Crassula pellucida

    Crassula pellucida
    Author: Ivan Lätti
    Photographer: Thabo Maphisa

    Crassula pellucida is an annual or perennial herb. It has a spreading or sprawling habit and may become 10 cm tall. This is a very variable species of which five recognised subspecies occur in South Africa. Some are endemic, others also found in neighbouring countries of southern Africa.

    The leaves and stems are soft, the plant decumbent to prostrate, old leaves not dropping off. The leaves are opposite on the stems and sessile, i.e. without stalks.

    Leaf shape is ovate to nearly round, the tips sharply pointed and the margins toothed, finely scalloped or entire (subsp. alsinoides). Subsp. marginalis leaves have red margins and a central red line upon leaves otherwise yellowish green. The leaf blades of C. pellucida are thinly succulent, shiny and sometimes leathery.
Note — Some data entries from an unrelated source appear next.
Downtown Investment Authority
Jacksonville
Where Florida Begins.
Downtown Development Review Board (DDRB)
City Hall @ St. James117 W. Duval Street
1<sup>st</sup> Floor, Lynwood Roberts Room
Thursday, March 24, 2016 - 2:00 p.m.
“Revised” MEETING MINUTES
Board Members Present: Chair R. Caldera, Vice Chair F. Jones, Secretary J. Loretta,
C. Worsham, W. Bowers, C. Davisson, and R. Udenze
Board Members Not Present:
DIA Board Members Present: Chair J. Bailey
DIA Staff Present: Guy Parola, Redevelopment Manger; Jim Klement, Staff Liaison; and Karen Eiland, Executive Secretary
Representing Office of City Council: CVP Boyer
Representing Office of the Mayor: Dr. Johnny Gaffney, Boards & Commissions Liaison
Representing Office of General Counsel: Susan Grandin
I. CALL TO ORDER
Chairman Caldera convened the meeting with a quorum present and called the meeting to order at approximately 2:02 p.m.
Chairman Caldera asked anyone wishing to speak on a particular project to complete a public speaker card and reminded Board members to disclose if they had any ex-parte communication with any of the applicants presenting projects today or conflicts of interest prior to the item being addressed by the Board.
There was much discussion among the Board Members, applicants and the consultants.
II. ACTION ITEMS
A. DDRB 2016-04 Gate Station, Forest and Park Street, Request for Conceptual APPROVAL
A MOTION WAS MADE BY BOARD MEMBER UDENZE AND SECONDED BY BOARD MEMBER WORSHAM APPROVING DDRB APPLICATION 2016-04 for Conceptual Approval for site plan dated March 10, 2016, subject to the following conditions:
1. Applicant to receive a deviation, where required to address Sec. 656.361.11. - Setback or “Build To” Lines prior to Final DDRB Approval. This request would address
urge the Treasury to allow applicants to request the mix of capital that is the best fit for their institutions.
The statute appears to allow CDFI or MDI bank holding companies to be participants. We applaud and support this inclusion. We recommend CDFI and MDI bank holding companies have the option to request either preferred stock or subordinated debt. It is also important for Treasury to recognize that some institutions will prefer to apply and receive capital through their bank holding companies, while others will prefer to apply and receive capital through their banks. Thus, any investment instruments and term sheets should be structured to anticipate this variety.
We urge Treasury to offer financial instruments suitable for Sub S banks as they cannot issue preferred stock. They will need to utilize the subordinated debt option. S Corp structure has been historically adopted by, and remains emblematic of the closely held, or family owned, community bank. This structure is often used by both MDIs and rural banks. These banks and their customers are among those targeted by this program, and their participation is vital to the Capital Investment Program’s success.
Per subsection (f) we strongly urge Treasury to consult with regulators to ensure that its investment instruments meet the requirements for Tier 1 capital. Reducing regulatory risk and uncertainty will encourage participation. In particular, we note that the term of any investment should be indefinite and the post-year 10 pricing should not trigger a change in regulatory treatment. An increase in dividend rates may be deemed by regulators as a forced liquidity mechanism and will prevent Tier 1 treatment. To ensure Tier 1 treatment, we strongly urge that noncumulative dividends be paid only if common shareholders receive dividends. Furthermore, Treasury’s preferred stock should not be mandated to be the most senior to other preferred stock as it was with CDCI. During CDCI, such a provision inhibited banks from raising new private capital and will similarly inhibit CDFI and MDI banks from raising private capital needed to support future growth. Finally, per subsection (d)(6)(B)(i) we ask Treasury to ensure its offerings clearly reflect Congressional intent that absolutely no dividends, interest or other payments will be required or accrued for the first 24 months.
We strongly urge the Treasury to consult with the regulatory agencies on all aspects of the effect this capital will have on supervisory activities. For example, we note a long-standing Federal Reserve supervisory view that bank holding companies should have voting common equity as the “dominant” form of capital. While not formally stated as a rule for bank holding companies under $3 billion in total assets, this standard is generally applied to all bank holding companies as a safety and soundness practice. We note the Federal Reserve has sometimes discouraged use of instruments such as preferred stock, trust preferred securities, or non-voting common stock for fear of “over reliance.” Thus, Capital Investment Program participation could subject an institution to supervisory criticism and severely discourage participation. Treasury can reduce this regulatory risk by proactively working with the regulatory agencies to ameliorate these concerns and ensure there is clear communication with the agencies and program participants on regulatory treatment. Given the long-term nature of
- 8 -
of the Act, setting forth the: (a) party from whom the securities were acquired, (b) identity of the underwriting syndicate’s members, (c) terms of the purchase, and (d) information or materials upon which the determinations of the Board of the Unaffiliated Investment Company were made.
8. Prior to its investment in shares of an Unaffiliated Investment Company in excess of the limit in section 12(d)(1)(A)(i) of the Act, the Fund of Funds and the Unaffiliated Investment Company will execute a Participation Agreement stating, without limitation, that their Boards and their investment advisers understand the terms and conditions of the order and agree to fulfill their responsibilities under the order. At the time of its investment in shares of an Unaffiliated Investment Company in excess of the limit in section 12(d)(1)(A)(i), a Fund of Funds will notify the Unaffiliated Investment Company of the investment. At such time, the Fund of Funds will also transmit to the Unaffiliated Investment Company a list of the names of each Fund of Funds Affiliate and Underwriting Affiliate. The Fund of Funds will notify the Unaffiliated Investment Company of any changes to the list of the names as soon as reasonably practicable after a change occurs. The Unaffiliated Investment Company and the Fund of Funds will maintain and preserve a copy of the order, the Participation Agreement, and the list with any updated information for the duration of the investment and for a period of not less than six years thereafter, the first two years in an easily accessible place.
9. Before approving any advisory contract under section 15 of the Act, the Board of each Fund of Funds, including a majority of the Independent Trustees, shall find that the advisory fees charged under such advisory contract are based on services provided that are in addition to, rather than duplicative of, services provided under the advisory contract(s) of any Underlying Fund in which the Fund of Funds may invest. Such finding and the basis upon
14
    The fresh green, ascending leaves with scalloped margins of the plant in picture were photographed in the Harold Porter National Botanical Garden. There are fine vein markings, dark in the upper leaf parts. The leaf tip protrudes slightly in a sharp point.

    The species distribution is widespread in South Africa from the Western Cape to Limpopo and in southern Africa, the different subspecies occurring in more or less restricted parts of this region.

    The habitat is shaded slopes, typically where some moisture might be available. None of the subspecies is threatened in habitat early in the twenty first century, although one (subsp. spongiosa) is rare, growing only from Nieuwoudtville to Calvinia in the Northern Cape (Frandsen, 2107; Bond and Goldblatt, 1984; www.redlist.sanbi.org).